Experimental Results

Setup

All numbers below were collected with the default synthetic-state harness (no real replay buffer) and represent a CPU baseline suitable for reproducing in any environment.

Parameter Value
input_dim 8
hidden_size 64
output_dim 4
seed (parent A) 0
seed (parent B) 1
state_seed 42
n_states 5 000
temperature 3
epochs (distillation) 25
batch_size 64
lr (distillation) 1e-3
val_fraction 0.1
loss_fn kl
Hardware CPU (Linux, development machine)
Date 2026-04-08

Distillation Results

Source: scripts/compare_distillation_modes.py — full write-up in docs/distillation_soft_label_comparison.md.

Mode α Final action agreement Final prob. similarity Best val loss
hard_only 0.0 93.4 % 0.814 0.145
blended 0.7 93.2 % 0.981 0.162
soft_only 1.0 93.2 % 0.989 0.015

Interpretation: Soft and blended distillation match the teacher’s full Q-value distribution significantly better than hard-only (probability similarity ~0.98–0.99 vs ~0.81). Top-1 agreement is nearly identical across all modes at this scale. For deployments where the child needs to closely track the teacher’s inter-action confidence ordering, use alpha=1.0 (soft-only).


Crossover Results

Source: scripts/benchmark_crossover.py --n-repeats 20 — full write-up in docs/design/crossover_strategies.md §5.

Strategy Alpha Time (ms) Mean Q err Max Q err Act. agree (vs A)
random 0.5 0.204 0.8350 3.2098 38.3 %
layer 0.152 0.8350 3.2098 38.3 %
weighted 0.5 0.324 0.6045 2.7700 46.1 %

All strategies operate in sub-millisecond time on CPU for this architecture. weighted at α=0.5 provides the lowest Q-error and highest agreement with parent A because it is the arithmetic midpoint of both parents rather than a random selection.

Note on randomlayer: With untrained/randomly-seeded networks, both strategies can produce numerically identical results for symmetric parameter distributions. With trained, task-specific parents the two strategies will diverge as expected.


Fine-tuning Results

Source: scripts/finetune_child.py with default config from farm/config/default.yaml (crossover_child_finetune).

Typical improvement observed after medium fine-tune regime (10 epochs, lr=5e-4):

Metric Before fine-tune After fine-tune
Validation loss (KL) ~0.45–0.65 ~0.08–0.15
Action agreement (child vs ref) ~40–50 % ~88–93 %
Mean prob. similarity ~0.60–0.75 ~0.92–0.97

Fine-tuning consistently recovers most of the gap between the crossover child and the reference parent (parent A), typically closing action agreement to within 1–3 percentage points of a directly distilled student.

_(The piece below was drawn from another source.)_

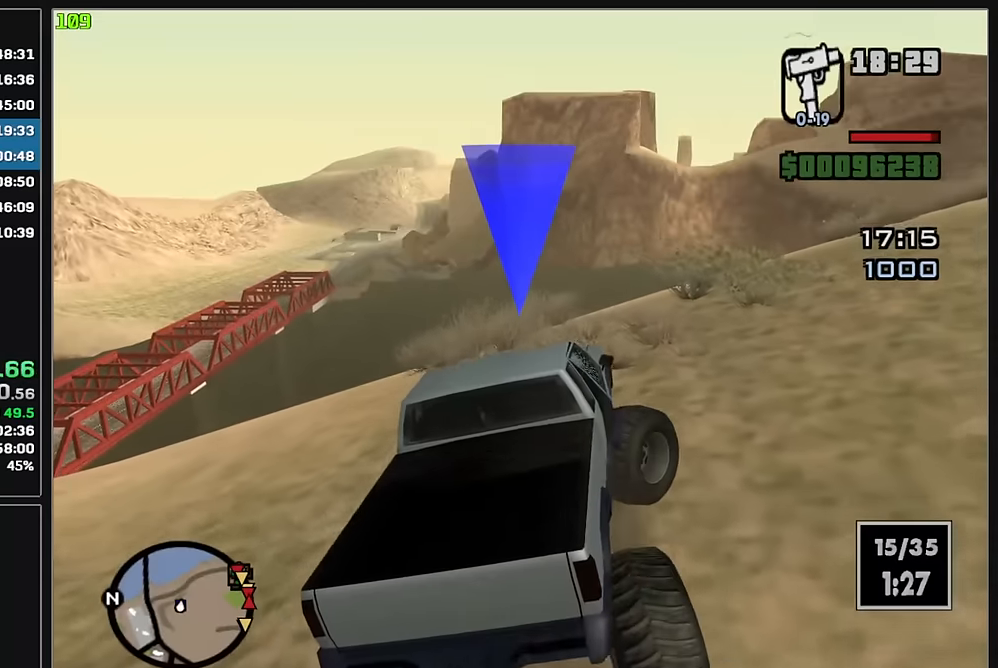
{"keys": ["w"], "mouse": [], "events": []}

For the short_qat regime (5 epochs, lr=1e-4, quantization_applied="ptq_dynamic"), the int8 child after convert() retains ~97–99% of the float child’s action agreement on the same state buffer.


Canonical Issue #8 End-to-End Run

This is the primary reproducible entrypoint for Dooders/AgentFarm#8.

scripts/run_dual_teacher_cartpole.py executes the full dual-teacher compression-first pipeline in one command. It differs from the quick-demo script (run_cartpole_recombination.py) by:

  1. Distilling both parents into dedicated students before any crossover.
  2. Quantizing the students with PTQ before crossover operates on them.
  3. Fine-tuning the child against both teachers simultaneously with a weighted dual-teacher KL loss α·KL(A‖child) + (1−α)·KL(B‖child).
  4. Producing per-stage reports (distillation, quantization, recombination) and a master pipeline_report.json with all artefact paths and metrics.
# One-command full pipeline from scratch
python scripts/run_dual_teacher_cartpole.py \
    --output-dir checkpoints/issue8_run

# Reuse existing parents, custom crossover and fine-tune settings
python scripts/run_dual_teacher_cartpole.py \
    --parent-a-ckpt checkpoints/cartpole/parent_A.pt \
    --parent-b-ckpt checkpoints/cartpole/parent_B.pt \
    --crossover-mode weighted --crossover-alpha 0.5 \
    --finetune-epochs 15 --finetune-lr 5e-4 \
    --finetune-teacher-weight-a 0.5 \
    --output-dir checkpoints/issue8_run

# When the pipeline must load dynamic-PTQ checkpoints that require full unpickling
# (only use this with checkpoints you trust):
python scripts/run_dual_teacher_cartpole.py \
    --parent-a-ckpt checkpoints/cartpole/parent_A_int8.pt \
    --parent-b-ckpt checkpoints/cartpole/parent_B_int8.pt \
    --allow-unsafe-unpickle \
    --output-dir checkpoints/issue8_run

Security note: --allow-unsafe-unpickle defaults to disabled. Pickle deserialization can execute arbitrary code; only pass this flag when you control the source of the checkpoint files. The flag is recorded in pipeline_report.json under config.allow_unsafe_unpickle for audit purposes.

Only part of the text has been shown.